▶ [What to do]:
Rewrite the lines of the rows below starting at the line containing "collection date: 1983-12-30/1984-01-12" and ending at the line containing "genus: Syzygium", replacing "catalogue" with "catalog" and leaving everything else unchanged. Return only those lines.

___ Input for this task ___

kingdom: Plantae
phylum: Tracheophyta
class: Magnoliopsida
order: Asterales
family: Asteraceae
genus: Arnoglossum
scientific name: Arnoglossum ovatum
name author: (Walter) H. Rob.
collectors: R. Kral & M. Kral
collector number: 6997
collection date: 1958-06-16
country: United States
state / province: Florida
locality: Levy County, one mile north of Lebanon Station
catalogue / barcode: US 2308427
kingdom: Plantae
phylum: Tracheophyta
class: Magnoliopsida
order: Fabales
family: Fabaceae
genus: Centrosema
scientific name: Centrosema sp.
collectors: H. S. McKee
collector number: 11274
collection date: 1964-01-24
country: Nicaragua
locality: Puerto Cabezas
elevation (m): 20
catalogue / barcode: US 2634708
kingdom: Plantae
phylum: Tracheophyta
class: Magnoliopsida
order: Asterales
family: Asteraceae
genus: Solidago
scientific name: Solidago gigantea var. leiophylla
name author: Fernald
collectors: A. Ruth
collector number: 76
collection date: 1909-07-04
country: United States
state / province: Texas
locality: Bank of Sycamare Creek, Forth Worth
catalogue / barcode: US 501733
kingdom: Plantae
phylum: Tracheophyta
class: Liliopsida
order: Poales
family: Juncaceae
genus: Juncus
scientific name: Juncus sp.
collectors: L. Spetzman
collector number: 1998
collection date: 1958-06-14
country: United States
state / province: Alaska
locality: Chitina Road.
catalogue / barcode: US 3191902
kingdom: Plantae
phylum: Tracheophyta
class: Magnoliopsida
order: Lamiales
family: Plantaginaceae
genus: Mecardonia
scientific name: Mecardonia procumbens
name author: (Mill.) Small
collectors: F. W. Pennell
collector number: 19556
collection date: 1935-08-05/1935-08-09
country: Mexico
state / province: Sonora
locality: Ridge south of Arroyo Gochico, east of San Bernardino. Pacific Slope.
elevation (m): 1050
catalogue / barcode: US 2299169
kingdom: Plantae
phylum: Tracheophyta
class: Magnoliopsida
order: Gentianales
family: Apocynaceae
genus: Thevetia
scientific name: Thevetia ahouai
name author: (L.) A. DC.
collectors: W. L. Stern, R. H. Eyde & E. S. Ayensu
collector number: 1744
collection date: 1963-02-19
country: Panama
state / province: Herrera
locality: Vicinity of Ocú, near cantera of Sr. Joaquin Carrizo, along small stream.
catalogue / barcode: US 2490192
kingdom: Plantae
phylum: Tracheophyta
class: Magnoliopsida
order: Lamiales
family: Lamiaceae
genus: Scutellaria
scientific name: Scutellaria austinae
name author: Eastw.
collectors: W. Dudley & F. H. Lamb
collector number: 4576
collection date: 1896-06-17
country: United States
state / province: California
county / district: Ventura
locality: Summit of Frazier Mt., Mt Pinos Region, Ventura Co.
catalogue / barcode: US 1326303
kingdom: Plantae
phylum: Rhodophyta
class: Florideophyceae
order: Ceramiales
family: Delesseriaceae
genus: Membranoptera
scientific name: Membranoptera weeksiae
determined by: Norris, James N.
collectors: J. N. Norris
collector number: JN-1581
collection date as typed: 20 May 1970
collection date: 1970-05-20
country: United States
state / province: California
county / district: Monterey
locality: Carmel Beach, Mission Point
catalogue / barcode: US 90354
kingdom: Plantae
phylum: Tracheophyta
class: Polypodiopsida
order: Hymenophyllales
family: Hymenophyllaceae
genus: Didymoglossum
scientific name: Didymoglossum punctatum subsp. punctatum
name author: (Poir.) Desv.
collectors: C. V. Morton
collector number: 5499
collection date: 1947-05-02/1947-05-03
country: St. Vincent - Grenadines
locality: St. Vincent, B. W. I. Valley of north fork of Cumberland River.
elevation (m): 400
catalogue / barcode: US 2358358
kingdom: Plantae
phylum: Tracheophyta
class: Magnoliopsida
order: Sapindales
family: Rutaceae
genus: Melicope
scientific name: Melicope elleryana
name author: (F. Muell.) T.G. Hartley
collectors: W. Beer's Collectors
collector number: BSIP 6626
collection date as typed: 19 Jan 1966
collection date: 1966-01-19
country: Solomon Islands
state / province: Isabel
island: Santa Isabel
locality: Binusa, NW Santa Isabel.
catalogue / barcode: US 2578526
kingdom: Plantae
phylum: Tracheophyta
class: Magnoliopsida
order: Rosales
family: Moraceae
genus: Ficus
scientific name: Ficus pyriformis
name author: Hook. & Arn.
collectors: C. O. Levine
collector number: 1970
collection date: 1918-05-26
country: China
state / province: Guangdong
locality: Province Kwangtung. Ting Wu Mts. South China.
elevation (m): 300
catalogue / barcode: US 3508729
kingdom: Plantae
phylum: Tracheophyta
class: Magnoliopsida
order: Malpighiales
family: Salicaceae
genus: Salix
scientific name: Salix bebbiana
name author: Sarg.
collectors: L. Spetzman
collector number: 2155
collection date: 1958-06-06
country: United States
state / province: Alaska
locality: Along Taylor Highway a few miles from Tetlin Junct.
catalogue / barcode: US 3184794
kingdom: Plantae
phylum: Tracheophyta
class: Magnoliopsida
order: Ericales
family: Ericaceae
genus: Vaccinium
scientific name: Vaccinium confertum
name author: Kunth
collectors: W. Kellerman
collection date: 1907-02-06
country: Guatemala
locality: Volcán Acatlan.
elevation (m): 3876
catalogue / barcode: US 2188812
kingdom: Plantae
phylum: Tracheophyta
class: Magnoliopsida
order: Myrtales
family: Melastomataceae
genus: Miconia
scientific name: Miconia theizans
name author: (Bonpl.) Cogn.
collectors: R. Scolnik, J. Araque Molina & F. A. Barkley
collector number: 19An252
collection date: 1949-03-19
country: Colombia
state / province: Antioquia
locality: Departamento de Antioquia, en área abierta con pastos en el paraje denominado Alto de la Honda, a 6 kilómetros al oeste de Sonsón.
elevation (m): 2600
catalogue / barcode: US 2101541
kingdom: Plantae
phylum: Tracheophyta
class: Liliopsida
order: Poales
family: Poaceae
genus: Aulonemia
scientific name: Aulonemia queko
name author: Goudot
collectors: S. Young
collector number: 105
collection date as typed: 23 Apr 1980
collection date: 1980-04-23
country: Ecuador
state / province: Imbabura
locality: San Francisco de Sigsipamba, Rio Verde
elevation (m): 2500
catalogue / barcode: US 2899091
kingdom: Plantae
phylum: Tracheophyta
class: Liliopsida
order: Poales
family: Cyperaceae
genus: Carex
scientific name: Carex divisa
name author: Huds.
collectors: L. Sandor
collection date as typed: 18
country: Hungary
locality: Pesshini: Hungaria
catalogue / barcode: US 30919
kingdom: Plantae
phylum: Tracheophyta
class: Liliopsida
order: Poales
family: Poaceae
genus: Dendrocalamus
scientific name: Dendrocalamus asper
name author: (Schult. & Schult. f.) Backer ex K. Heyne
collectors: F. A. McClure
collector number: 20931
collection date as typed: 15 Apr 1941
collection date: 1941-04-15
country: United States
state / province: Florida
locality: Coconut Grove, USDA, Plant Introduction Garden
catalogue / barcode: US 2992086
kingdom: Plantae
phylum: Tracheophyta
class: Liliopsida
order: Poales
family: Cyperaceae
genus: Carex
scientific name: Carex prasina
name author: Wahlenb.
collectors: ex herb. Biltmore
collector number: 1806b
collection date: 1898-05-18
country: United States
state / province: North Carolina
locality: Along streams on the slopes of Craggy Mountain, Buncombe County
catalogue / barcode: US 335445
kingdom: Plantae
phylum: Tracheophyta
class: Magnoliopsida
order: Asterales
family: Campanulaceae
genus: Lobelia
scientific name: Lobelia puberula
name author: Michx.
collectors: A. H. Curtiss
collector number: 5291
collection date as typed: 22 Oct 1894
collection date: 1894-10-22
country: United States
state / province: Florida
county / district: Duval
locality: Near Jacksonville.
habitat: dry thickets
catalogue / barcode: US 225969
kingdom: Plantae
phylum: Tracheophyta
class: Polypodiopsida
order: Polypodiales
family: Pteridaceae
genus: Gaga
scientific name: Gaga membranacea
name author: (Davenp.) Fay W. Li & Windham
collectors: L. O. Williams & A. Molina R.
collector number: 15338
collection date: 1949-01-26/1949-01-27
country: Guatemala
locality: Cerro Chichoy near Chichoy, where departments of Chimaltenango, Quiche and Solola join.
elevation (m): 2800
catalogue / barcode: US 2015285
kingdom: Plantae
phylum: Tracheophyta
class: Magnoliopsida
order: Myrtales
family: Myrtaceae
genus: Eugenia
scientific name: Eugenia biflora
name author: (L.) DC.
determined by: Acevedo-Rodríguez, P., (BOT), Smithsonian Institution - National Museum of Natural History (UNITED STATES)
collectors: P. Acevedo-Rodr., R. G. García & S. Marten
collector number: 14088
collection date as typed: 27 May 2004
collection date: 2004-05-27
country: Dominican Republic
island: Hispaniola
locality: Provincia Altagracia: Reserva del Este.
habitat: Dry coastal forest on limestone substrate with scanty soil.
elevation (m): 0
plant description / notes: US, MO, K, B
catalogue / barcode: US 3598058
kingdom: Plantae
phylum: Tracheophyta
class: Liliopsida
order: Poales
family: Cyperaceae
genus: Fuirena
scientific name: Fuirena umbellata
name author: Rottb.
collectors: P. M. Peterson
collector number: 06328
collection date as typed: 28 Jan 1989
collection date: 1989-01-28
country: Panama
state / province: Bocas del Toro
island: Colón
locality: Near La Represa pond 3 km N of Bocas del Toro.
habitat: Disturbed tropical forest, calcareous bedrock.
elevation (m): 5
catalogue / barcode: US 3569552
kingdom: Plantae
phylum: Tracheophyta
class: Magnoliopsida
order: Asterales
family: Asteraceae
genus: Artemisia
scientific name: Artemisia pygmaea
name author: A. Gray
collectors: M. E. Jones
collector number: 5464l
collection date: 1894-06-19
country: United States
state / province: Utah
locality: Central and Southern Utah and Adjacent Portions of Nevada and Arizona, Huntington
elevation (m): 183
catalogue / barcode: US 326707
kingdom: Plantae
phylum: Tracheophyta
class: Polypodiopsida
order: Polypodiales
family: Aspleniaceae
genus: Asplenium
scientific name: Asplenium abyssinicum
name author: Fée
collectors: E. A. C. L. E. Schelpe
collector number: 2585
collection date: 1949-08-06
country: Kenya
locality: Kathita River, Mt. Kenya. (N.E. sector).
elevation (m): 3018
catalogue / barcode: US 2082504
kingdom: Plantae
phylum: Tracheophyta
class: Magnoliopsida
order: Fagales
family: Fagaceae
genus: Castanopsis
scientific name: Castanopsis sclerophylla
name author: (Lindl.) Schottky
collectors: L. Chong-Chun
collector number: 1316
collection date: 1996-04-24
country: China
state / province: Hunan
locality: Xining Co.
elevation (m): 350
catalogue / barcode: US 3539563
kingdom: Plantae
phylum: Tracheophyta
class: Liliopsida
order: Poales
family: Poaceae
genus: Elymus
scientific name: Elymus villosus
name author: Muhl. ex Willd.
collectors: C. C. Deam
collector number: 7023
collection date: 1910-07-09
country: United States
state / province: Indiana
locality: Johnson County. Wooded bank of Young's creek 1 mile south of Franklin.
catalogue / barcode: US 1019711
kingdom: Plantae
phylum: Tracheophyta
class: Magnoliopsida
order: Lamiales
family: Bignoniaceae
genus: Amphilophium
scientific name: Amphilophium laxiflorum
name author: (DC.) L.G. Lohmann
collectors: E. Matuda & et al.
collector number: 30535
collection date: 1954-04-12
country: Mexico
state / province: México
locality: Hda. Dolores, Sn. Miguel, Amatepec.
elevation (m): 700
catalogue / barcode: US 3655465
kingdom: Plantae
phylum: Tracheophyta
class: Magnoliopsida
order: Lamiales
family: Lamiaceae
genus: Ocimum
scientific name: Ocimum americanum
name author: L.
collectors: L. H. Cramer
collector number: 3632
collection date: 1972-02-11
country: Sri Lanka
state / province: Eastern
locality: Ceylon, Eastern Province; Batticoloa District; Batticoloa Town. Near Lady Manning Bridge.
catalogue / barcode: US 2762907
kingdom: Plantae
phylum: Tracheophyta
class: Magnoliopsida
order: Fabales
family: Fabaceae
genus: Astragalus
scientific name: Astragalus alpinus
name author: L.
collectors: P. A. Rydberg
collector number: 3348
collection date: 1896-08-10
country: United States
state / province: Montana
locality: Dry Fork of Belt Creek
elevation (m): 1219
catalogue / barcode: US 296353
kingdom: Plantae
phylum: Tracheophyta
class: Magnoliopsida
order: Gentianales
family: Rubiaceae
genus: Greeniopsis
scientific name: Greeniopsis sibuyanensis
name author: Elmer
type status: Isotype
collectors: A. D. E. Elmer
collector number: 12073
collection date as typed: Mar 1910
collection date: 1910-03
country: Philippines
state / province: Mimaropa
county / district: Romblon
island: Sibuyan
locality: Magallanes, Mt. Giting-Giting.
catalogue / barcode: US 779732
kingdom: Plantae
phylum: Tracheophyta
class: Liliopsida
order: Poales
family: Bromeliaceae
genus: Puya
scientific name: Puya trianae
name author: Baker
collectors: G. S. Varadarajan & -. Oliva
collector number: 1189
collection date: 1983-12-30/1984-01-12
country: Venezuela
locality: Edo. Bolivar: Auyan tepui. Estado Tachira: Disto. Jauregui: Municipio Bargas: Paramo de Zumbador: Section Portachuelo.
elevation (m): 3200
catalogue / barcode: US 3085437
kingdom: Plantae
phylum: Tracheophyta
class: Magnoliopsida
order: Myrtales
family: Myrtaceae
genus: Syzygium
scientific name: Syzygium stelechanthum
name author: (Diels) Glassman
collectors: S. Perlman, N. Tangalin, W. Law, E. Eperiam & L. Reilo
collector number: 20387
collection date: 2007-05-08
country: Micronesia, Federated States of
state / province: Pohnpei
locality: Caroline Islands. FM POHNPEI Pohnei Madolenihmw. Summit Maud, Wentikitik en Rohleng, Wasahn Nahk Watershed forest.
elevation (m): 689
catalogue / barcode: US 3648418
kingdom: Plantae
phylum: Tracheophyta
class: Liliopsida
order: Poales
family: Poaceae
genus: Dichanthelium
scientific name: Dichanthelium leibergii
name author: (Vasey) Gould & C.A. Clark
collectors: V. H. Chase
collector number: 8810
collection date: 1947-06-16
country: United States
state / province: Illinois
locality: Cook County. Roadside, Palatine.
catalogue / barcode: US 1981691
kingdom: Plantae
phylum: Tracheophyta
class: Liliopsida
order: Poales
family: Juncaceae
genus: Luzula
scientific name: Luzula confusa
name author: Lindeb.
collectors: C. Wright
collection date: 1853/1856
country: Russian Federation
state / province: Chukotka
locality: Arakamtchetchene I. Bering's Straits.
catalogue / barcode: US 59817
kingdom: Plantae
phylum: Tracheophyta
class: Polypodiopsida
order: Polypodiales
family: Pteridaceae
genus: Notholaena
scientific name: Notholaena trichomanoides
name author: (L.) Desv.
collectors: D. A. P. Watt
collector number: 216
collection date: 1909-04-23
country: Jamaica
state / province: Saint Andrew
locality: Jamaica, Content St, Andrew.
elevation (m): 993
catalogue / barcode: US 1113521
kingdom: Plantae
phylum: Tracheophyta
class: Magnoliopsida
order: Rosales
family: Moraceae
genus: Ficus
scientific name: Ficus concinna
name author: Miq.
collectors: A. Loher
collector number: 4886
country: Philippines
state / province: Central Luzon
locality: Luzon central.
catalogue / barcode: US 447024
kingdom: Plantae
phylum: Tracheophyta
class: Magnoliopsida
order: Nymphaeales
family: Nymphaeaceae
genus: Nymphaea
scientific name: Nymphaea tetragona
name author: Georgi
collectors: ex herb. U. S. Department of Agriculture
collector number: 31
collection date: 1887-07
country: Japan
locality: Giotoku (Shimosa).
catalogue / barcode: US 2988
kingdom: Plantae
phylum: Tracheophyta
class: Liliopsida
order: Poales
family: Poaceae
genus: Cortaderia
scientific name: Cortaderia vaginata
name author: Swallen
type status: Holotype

___

▶ [Response to the exercise]:
collection date: 1983-12-30/1984-01-12
country: Venezuela
locality: Edo. Bolivar: Auyan tepui. Estado Tachira: Disto. Jauregui: Municipio Bargas: Paramo de Zumbador: Section Portachuelo.
elevation (m): 3200
catalog / barcode: US 3085437
kingdom: Plantae
phylum: Tracheophyta
class: Magnoliopsida
order: Myrtales
family: Myrtaceae
genus: Syzygium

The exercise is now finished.